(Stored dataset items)
=======

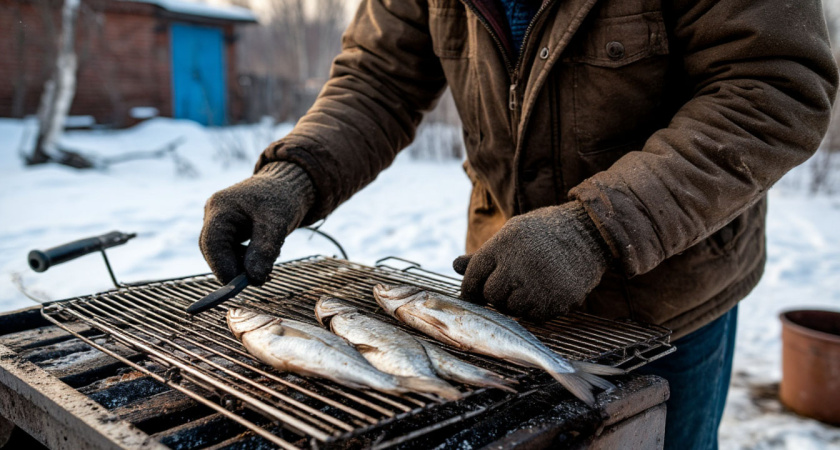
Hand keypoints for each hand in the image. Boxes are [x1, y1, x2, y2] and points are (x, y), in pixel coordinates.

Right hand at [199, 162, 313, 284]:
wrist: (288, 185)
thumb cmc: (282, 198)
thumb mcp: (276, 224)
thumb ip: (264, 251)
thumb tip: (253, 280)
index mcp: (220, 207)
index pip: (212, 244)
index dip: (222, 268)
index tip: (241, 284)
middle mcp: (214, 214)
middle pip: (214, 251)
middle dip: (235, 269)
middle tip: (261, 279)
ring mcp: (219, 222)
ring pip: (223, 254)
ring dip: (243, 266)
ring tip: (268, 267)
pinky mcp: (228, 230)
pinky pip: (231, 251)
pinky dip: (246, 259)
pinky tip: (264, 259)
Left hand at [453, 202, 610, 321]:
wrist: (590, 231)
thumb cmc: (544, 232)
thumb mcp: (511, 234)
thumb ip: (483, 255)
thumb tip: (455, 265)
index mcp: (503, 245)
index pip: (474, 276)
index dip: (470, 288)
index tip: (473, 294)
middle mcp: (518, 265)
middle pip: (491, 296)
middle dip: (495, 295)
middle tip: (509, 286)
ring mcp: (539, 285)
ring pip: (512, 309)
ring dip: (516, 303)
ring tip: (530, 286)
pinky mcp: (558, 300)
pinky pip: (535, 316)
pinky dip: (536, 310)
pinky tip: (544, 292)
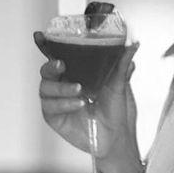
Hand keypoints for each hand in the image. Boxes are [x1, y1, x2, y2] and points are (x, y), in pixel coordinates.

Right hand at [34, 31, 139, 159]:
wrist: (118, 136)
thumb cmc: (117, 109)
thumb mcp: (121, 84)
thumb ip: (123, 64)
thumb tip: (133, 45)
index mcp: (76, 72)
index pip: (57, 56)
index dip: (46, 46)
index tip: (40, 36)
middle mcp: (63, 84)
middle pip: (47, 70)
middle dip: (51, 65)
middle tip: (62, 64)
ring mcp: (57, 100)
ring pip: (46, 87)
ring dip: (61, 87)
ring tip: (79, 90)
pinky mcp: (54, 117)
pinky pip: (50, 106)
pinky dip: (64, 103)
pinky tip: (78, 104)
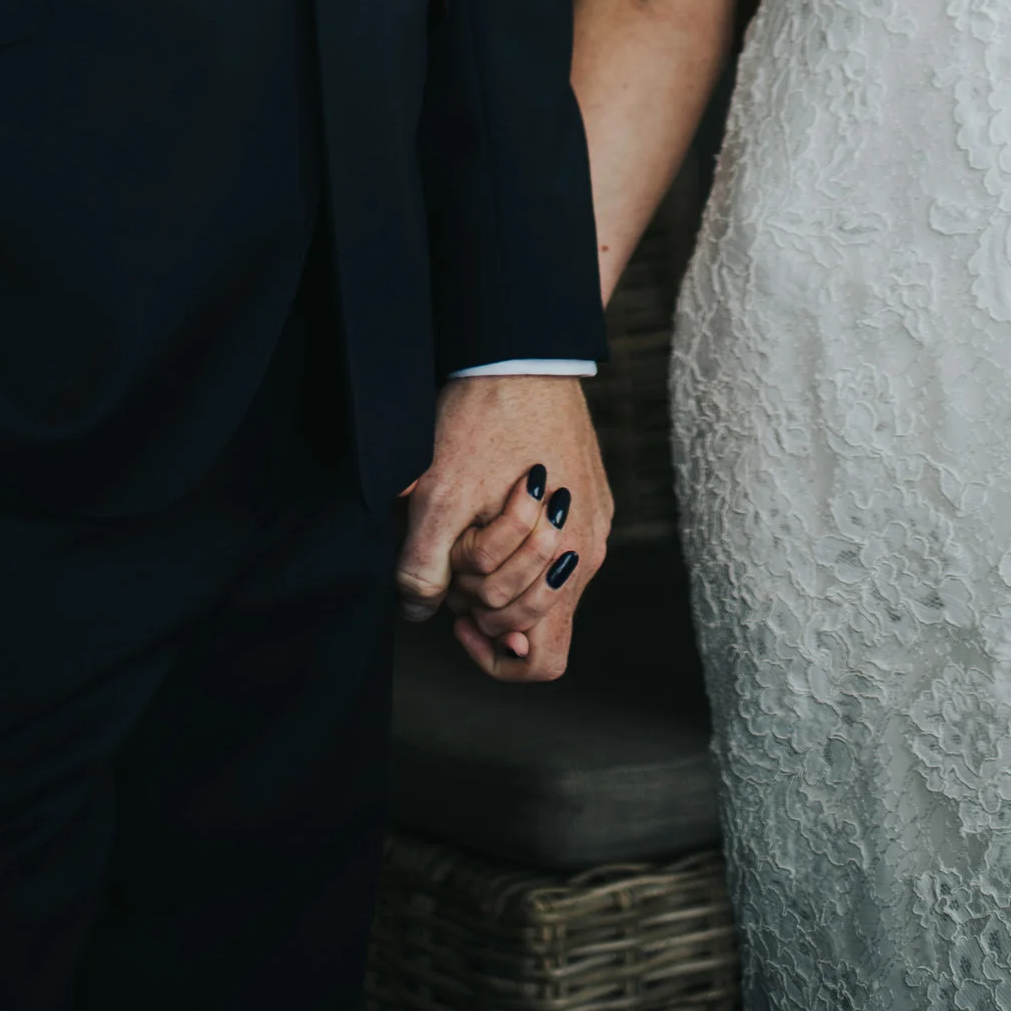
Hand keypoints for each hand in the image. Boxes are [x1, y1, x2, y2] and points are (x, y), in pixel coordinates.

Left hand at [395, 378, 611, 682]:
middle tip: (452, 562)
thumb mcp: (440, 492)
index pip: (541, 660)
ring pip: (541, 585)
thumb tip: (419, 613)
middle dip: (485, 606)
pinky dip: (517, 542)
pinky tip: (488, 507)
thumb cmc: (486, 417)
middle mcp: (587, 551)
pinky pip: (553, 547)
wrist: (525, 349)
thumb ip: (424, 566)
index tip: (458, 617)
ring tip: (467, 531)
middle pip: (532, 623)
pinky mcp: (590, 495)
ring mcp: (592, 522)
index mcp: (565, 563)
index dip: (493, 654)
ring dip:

=======

Your instructions: Beginning at the line that contains "index dip: (46, 46)", retype each line of the data above through the very last one. Do not retype the pictures.

Task answer:
index dip: (46, 46)
index tip: (40, 36)
middle mcp: (63, 84)
middle pip: (47, 70)
middle dip: (51, 65)
middle tip: (62, 64)
ring mcp: (57, 100)
ring pip: (46, 87)
ring dip: (61, 87)
ring tip: (79, 90)
pinky mcp: (54, 117)
pinky pip: (50, 106)
pinky dip: (64, 103)
pinky tip: (78, 104)
Hand keypoints for each hand in the image. Boxes are [x1, y1, x2, y2] and points are (x, y), in pixel coordinates.

Left hand at [395, 378, 611, 682]:
middle tip: (452, 562)
thumb mcp: (440, 492)
index pip: (541, 660)
ring pip: (541, 585)
thumb tip: (419, 613)
middle dip: (485, 606)
pinky dip: (517, 542)
pinky tip: (488, 507)
thumb cmc: (486, 417)
middle mcp: (587, 551)
pinky pip: (553, 547)
wrist: (525, 349)
thumb ip: (424, 566)
index tip: (458, 617)
ring tip: (467, 531)
middle pip: (532, 623)
pinky mcp: (590, 495)
ring mcp: (592, 522)
index mcp: (565, 563)
index dip: (493, 654)
ring dip:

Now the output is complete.